==== Source extract ====

Momentum At Midway and Role of Navy's Bureau of Personnel In World War II by U.S. Navy MC1 Mark D. Faram Chief of Naval Personnel Public Affairs
June 8, 2020
There’s no doubt the Battle of Midway altered the course of World
War II and world history, or that this stunning victory against
overwhelming odds by the United States paved the opening miles of
the road to victory.
Much has been made of the grit Adm.
Chester Nimitz’s forces showed during the opening months of the war.
On the heels of May 1942's Battle of the Coral Sea, that stoppdc the
Japanese advance in the South Pacific, those forces swept north,
licking their wounds, to stop a Japanese northern counterpunch aimed
squarely in our Pacific backyard.
Still, war is a team effort
and winning is never guaranteed. To get the full picture of the
Battle of Midway and what it meant to the war, you need to know what
happened behind the scenes in Washington, 5,523 miles away.

====

Requirements: Translate this sentence from the Midway article into Spanish: "Still, war is a team effort and winning is never guaranteed." Rely solely on the Midway article when working with the material.

==== Supplied data ====

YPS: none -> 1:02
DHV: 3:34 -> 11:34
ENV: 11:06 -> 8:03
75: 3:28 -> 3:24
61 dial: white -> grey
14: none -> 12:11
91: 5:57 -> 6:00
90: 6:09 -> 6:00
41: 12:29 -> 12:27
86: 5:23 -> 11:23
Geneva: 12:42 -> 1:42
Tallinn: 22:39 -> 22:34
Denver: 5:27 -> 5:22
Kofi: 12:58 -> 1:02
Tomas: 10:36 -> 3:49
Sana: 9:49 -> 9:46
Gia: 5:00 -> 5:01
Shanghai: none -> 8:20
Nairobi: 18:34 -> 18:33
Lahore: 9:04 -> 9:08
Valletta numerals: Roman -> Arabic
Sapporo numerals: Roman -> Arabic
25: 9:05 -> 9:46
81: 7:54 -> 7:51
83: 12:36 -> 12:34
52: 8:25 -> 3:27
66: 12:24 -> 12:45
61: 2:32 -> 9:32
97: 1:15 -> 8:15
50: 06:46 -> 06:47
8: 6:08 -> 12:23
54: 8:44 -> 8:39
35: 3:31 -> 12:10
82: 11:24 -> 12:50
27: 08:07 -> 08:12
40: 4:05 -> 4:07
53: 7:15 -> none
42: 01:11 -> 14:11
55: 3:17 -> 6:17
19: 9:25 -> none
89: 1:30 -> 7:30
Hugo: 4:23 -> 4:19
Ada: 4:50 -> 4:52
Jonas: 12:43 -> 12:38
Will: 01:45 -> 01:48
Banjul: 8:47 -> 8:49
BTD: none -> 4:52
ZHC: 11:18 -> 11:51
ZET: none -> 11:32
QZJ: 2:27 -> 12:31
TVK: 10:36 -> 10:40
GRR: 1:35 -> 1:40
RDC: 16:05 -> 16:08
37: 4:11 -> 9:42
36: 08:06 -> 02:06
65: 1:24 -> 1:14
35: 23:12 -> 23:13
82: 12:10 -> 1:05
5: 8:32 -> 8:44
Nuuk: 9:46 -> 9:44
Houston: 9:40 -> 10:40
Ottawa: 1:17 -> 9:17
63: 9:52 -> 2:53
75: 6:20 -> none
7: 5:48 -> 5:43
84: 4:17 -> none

====

Correct response: Aun así, la guerra es un esfuerzo de equipo y ganar nunca está garantizado.